Worin sich natürlich das lateinische ducere, führen, verbirgt. Mit dem Präfix e versehen, heißt es so etwas wie herausziehen bzw. hinter sich herziehen.
Interessant ist auch, dass hier der dualistische Sprachgebrauch wie im Deutschen, Bildung und Erziehung, weitgehend entfällt. Somit haben wir hier eine Besonderheit des Deutschen, mit der man nicht wirklich etwas anfangen kann.
In der Regel wird mit Erziehung eher die vorschulische Formung der Menschen gemeint. Im Wesentlichen sind die beiden Begriffe aber redundant.
Es gibt aber doch auch quasi synonyme Begriffe in den anderen Sprachen, die im speziellen Kontext Anwendung finden, so in beiden Sprachen, formation/la formatione, wo man auch offenkundig Gleichmacherei herauserkennen kann; ebenso bei, instruction/l’istruzione, was man als Befehl übersetzen würde.
Im Italienischen gibt es noch das schöne Wort addestramento, wo destra (rechts) mit jenem Präfix ad vorkommt, was dann so viel heißen sollte, wie auf den rechten Weg bringen; wird gerne für Hunde angewendet.
Wie dem auch sei, in all diesen Begriffen steckt eine problematische Bedeutungskomponente, die einer freiheitlichen Entwicklung junger Menschen entgegensteht. Es ist anzunehmen, dass diese Begrifflichkeit, auch wenn sie für uns heute oft bedeutungsfrei scheint, einst nicht grundlos gewählt wurde; und so letztendlich den Kern dieser Art von Bildung und Erziehung als Schwarze Pädagogik oder Abrichtung offenbar macht.
Übrigens ließe sich diese Liste noch eine Weile fortsetzen, z.B. über das Wort Training, welches wir aus dem Englischen zu kennen glauben, aber in Wirklichkeit über das Altfranzösische aus dem Latein kam, und wiederum nichts anderes bedeutet als, abrichten, zureiten, schleppen etc.
Daraus wurde dann neuenglisch the Train, womit sich der Kreis zum Deutschen, der Zug (Erziehung) schließt, d.h. auf dem richtigen Weg bringen und bleiben.
Genau so kann man sich das Wort Pädagogik ansehen, es stammt aus dem Altgriechischen, paidagogia, und meint führen und unterweisen. Spätestens da ist zu bemerken, dass es sich immer um das gleiche Narrativ handelt.

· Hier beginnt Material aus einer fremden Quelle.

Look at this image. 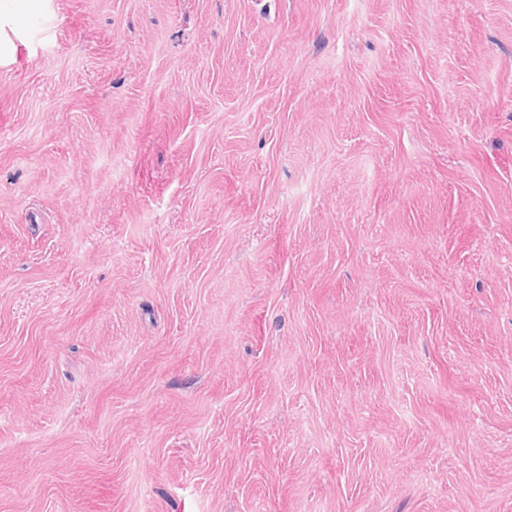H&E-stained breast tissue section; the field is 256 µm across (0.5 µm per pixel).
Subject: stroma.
<instances>
[{
    "instance_id": "35a3bbf8",
    "label": "stroma",
    "mask_w": 512,
    "mask_h": 512,
    "mask_svg": "<svg viewBox=\"0 0 512 512\" xmlns=\"http://www.w3.org/2000/svg\"><path fill=\"white\" fill-rule=\"evenodd\" d=\"M0 30V512H512V0Z\"/></svg>"
}]
</instances>
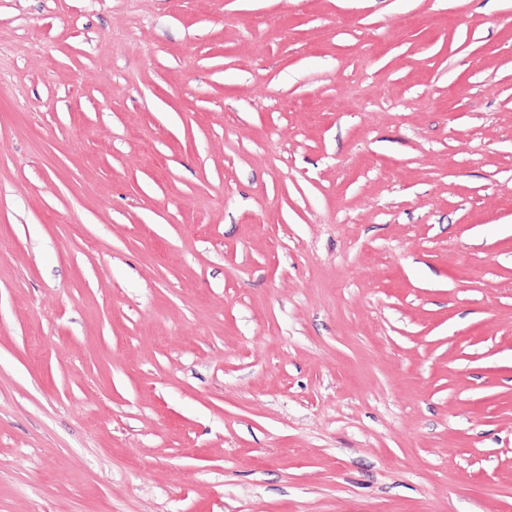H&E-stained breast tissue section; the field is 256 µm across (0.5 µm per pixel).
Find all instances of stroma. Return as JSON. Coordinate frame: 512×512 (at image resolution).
<instances>
[{
  "mask_svg": "<svg viewBox=\"0 0 512 512\" xmlns=\"http://www.w3.org/2000/svg\"><path fill=\"white\" fill-rule=\"evenodd\" d=\"M0 512H512V0H0Z\"/></svg>",
  "mask_w": 512,
  "mask_h": 512,
  "instance_id": "35a3bbf8",
  "label": "stroma"
}]
</instances>
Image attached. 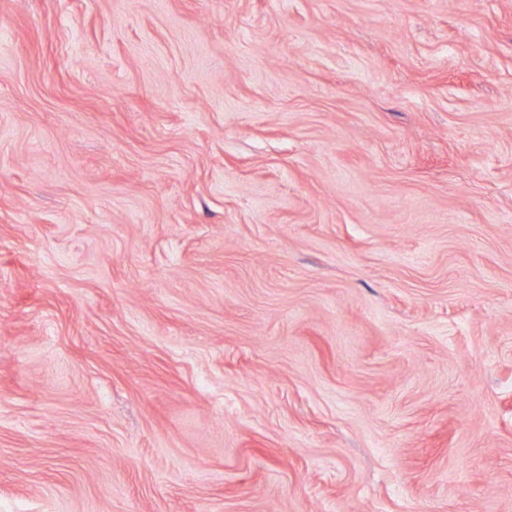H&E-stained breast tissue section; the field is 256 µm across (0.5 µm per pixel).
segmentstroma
Returning <instances> with one entry per match:
<instances>
[{
  "instance_id": "35a3bbf8",
  "label": "stroma",
  "mask_w": 512,
  "mask_h": 512,
  "mask_svg": "<svg viewBox=\"0 0 512 512\" xmlns=\"http://www.w3.org/2000/svg\"><path fill=\"white\" fill-rule=\"evenodd\" d=\"M0 512H512V0H0Z\"/></svg>"
}]
</instances>
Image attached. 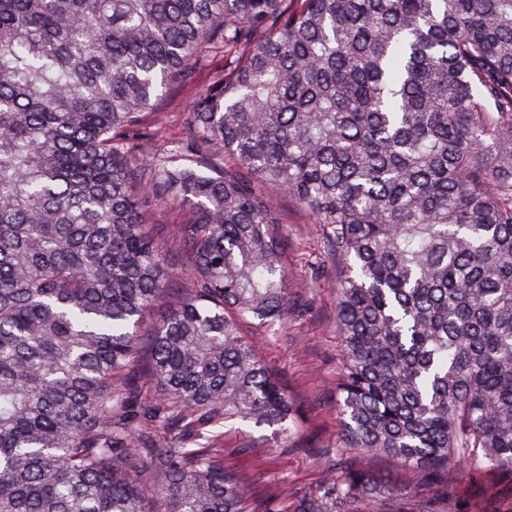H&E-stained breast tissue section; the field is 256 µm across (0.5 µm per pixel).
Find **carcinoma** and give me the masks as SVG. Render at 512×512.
<instances>
[{
  "label": "carcinoma",
  "instance_id": "obj_1",
  "mask_svg": "<svg viewBox=\"0 0 512 512\" xmlns=\"http://www.w3.org/2000/svg\"><path fill=\"white\" fill-rule=\"evenodd\" d=\"M195 93L183 136L149 123ZM339 262V447L432 480L461 464L512 512V0H0V512H394L346 465L253 507L212 428L301 416L240 333L282 329L279 220ZM191 206L175 239L144 203ZM194 278L172 288L170 243ZM170 302L131 395L136 328Z\"/></svg>",
  "mask_w": 512,
  "mask_h": 512
}]
</instances>
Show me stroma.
<instances>
[{
    "label": "stroma",
    "mask_w": 512,
    "mask_h": 512,
    "mask_svg": "<svg viewBox=\"0 0 512 512\" xmlns=\"http://www.w3.org/2000/svg\"><path fill=\"white\" fill-rule=\"evenodd\" d=\"M261 193L278 213L280 232L287 243L288 318L283 331L273 337L264 336L249 322L243 323L242 333L259 345L265 361L280 372L300 406V447L286 454L276 447L264 449L268 463L262 467L252 466L246 458L229 459L225 465L253 502L271 495L285 506L298 496L317 491L325 471L336 465L340 432L334 396L340 377L336 260L324 250L322 225L299 210L287 194L272 187L262 188ZM355 463L384 476L399 489L395 512H418L424 505L434 512H471L477 502L472 492L452 478L429 489L420 472L389 458L359 457ZM415 487L421 488V495L407 496V489Z\"/></svg>",
    "instance_id": "1"
}]
</instances>
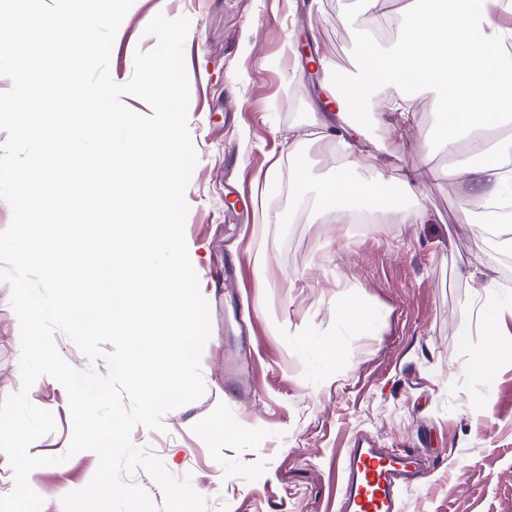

Am deutlichsten wird dann die Argumentation beim Begriff Unterricht; etwas nach unten richten, d.h. es soll etwas von oben nach unten in die richtige Form gebracht werden. Was wiederum bedeutet, dass man oben weiß, was Unten zu tun hat.
All diese Beispiele zeigen, wie hoch manipulativ Sprache ist, denn wir denken in Sprache; auch da uns der emotionale Teil, eben über jene Mechanismen, abtrainiert wurde; und das nicht erst seit heute, sondern seit Jahrhunderten.
Bei in dieser Weise trainierten Menschen verwundert es nicht, dass sie glauben, durch das Tragen einer Girlande im Gesicht, die Evolution ausbremsen zu können.
Anstelle von Bildung und Erziehung zu sprechen, sollte man eher Begriffe wie Entwicklung (auspacken, entfalten) oder Lernen, was ursprünglich von leisten, schnüffeln bzw. einer Spur nachgehen, abstammt und somit einen eigenen, aktiven Prozess meint, verwenden.